> _What to do_:
Look below for lines that hold the string "Bari" and copy each one.

Extracted data entries:

Start of Block

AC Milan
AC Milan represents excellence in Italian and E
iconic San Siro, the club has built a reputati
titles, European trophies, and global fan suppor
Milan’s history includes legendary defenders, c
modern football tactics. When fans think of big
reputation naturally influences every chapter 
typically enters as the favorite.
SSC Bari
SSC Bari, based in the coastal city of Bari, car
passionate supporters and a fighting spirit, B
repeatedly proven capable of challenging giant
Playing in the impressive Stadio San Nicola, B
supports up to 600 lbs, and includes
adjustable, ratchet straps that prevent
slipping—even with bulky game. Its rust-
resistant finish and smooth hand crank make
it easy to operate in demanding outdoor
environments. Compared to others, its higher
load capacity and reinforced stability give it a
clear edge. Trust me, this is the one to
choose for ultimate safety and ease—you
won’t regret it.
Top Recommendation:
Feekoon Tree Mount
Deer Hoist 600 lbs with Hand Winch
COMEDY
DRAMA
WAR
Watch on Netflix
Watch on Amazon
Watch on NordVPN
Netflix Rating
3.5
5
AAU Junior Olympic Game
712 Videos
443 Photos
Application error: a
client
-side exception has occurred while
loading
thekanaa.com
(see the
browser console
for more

End of Block

> _Answer to the exercise_:
SSC Bari
SSC Bari, based in the coastal city of Bari, car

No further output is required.